Open cew821 opened 10 years ago
@cew821 Glad the JSON schema is useful. I just issued a pull request (https://github.com/project-open-data/project-open-data.github.io/pull/172) to project open data to get the JSON schema in as a common format that we'll express the Common Core Metadata requirements in.
Just an FYI, in addition to automatically validating JSON (see http://dwcaraway.github.io/podschema/validate.html) the schema can be used to generate a form automatically (see http://dwcaraway.github.io/podschema/form.html) which can easily be hooked to a database and can pull in the latest JSON schema from project-open-data so it's always up-to-date.
Thanks. I'm also seeing this. I definitely think that this is a significant resource but I'm not sure if the best use of time is to fix each of these elements or focus on alternate paths like building off of Dave's schema.
@benbalter - any thoughts on this?
To update, below is a sample of an output. It looks like the issue of parsing into arrays comes into play with 'keyword', 'theme', and 'references'; but also there's a related issue of how 'distribution' work correctly with this. I'm not sure if the best move is to address them in conjunction or if that's mixing up too much logic.
[
{
"title": "data 1 ",
"description": "what it is",
"keyword": "key1, key2",
"modified": "2012-01-15",
"publisher": "GSA",
"contactPoint": "John Smith",
"mbox": "john.smith@gsa.gov",
"identifier": "gsa-1123",
"accessLevel": "public",
"accessLevelComment": "In order to access this dataset, visit 123 washington st. ",
"bureauCode": "011:22",
"programCode": "011:111",
"accessURL": "http://www.agency.gov/data.xml",
"webService": "http://www.agency.gov/data.json",
"format": "application/xml",
"license": "CC-0",
"spatial": "United States",
"temporal": "2011",
"theme": "energy, education",
"dataDictionary": "http://www.agency.gov/data/data.html",
"dataQuality": "true",
"accrualPeriodicity": "monthly",
"distribution": "notsurewhattoput?",
"landingPage": "http://www.agency.gov/data_this",
"language": "en-US",
"PrimaryITInvestmentUII": "12-121234121",
"references": "http://www.agency.gov/data.pdf, http://www.agency.gov/otherhub/data.doc",
"issued": "2012-01-22",
"systemOfRecords": "http://www.agency.gov/oira/data-record.html"
}
]
Charles, it seems to me that the only proactive problem with the file generation is the issue of comma separated v. array of strings for keywords, themes, and references. I have split that off as a specific issue #21. Do you think I'm missing anything else crucial? [e.g., I think that changing the date format for an end user to a proper date format would be good but is not essential.]
There are a few additional fields that need to be in arrays of strings, not strings, regardless of how many items are in the array.

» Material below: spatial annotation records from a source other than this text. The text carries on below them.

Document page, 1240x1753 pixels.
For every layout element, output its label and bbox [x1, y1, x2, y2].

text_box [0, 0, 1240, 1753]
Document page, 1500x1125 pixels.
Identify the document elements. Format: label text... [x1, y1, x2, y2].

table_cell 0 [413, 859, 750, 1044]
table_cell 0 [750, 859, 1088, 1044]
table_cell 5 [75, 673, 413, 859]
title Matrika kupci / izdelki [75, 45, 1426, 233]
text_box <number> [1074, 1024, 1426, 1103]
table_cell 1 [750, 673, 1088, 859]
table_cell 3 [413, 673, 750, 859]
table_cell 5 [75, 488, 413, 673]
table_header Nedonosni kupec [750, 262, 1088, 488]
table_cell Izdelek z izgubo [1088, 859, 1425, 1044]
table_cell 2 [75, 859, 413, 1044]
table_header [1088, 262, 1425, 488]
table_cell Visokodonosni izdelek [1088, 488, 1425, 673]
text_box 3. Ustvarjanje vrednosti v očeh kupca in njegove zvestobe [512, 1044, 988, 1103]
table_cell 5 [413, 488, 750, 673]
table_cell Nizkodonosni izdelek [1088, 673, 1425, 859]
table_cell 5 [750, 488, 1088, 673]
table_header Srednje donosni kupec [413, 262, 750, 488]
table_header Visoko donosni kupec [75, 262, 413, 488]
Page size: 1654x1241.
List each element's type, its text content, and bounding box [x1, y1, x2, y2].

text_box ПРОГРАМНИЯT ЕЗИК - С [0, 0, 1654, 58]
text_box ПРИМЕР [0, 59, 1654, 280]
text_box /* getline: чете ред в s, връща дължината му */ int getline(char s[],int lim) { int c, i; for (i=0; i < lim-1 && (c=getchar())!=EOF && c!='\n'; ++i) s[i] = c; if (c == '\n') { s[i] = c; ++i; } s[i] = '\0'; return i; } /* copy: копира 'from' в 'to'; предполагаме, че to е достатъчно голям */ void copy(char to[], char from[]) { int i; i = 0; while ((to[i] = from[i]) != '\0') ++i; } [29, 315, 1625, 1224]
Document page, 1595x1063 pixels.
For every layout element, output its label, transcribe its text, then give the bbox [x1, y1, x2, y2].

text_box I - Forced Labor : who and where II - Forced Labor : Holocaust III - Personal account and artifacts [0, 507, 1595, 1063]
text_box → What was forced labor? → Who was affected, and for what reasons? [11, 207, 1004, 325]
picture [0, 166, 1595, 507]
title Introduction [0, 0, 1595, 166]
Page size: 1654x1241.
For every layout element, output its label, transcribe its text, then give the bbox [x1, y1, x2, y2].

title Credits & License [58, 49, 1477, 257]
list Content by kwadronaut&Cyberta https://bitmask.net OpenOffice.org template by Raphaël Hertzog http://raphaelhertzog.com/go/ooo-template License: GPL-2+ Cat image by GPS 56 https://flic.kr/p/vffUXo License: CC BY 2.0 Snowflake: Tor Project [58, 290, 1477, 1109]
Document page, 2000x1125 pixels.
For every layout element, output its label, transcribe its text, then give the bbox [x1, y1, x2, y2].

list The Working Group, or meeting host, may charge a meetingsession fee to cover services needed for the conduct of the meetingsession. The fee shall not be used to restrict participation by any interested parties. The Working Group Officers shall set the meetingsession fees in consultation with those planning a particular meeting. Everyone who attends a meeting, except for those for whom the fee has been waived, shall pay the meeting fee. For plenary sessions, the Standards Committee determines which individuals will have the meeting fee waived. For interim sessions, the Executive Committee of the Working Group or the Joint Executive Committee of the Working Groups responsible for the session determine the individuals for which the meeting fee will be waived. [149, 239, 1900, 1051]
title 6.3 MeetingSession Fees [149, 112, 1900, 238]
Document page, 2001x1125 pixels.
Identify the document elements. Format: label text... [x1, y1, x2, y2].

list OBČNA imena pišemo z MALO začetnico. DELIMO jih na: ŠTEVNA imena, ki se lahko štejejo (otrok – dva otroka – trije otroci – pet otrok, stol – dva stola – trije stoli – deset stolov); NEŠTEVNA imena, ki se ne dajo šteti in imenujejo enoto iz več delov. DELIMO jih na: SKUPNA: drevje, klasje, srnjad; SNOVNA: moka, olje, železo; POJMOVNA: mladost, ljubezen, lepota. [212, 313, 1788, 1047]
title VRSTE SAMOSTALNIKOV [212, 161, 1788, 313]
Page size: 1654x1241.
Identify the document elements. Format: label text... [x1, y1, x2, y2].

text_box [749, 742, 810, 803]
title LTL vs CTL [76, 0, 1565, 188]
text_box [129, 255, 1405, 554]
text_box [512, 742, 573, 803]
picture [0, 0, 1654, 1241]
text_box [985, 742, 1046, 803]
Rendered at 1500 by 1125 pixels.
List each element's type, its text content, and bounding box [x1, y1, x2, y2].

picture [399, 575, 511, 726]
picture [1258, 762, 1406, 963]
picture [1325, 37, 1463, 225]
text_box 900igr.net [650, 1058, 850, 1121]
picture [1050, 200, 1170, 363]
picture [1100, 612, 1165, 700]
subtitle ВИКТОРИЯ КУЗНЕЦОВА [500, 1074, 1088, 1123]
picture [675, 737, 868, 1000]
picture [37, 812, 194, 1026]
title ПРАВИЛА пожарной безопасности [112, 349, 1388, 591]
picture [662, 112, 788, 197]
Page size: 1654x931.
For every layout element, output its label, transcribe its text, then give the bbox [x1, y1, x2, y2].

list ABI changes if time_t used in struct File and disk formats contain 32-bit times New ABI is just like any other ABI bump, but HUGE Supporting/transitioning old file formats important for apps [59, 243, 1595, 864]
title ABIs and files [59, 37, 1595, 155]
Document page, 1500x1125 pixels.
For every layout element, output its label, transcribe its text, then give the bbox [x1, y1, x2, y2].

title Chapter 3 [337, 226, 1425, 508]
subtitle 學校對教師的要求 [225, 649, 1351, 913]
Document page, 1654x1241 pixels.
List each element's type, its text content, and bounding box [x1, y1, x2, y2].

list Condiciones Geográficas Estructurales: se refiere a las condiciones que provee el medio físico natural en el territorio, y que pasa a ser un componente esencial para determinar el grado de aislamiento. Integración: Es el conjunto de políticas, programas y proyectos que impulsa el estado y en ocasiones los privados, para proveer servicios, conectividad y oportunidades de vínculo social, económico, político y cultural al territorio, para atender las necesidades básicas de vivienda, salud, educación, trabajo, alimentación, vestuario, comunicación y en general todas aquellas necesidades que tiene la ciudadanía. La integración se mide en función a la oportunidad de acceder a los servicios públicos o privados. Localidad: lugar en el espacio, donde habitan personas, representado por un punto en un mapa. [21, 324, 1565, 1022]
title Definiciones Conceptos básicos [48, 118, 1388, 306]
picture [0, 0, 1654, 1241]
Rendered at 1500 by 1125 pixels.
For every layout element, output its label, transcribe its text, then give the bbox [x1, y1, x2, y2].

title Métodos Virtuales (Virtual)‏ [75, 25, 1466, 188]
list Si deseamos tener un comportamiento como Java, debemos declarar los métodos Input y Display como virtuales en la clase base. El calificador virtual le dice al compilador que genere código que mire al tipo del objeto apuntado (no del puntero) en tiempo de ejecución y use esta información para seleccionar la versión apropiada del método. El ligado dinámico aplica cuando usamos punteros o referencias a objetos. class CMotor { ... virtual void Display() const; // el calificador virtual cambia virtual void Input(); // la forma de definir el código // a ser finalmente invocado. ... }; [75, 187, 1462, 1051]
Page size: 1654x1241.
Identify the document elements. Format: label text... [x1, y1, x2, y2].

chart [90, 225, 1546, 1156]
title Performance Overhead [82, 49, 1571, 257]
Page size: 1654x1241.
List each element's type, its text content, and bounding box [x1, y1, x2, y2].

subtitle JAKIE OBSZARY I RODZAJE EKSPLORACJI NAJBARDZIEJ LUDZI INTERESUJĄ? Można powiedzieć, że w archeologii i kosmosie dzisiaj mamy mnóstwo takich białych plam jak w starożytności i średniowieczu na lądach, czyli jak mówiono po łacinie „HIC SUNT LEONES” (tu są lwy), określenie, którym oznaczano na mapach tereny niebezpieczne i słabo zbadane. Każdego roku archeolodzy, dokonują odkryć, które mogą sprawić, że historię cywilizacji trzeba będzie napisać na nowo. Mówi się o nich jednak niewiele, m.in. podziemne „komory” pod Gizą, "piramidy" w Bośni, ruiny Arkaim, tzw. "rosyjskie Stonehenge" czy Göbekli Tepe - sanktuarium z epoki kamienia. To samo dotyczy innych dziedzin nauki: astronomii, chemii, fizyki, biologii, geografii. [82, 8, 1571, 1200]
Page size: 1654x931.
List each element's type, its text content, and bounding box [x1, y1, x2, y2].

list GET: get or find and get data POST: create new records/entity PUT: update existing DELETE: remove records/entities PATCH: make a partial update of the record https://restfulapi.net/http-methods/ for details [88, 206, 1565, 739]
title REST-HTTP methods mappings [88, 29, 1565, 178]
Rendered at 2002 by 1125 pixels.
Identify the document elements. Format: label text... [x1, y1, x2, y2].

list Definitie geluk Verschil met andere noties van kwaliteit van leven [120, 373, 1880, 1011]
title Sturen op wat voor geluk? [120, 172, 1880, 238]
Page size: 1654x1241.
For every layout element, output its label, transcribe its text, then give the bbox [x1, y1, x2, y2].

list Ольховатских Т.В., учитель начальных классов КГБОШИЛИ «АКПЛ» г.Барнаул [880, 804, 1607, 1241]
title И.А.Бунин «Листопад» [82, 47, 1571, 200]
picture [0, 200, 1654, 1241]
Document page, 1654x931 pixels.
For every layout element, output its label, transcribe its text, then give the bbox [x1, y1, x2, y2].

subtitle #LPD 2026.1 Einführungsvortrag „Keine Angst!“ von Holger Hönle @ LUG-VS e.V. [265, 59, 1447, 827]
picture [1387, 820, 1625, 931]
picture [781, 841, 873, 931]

These include:
bureauCode
programCode
keywords
theme
references
language
Also, dataQuality
needs to be a boolean, not a string, i.e. true
not "true"
.
The generator makes every field "standard JSON" i.e.
{ "keywords":"this, that, the other" }
This is not compliant with the standard, which has more specific requirements for how to represent the objects. For example:
{ "keywords": ["this", "that", "the other"] }
See @dwcaraway's helpful schema: https://github.com/dwcaraway/podschema/blob/master/schema/schema.json
Because the JSON generated by this tool isn't in the right format, I'm not sure it will be that useful? I guess better than nothing.
I wonder if the generator could be made to make better output? Specifically:
I can try to help with this, but I'm having a hard time figuring where in the library this is done. I'm a little familiar with Backbone, but not enough to quickly identify where "the work" of processing the input into JSON is happening. Can you point me in the right direction?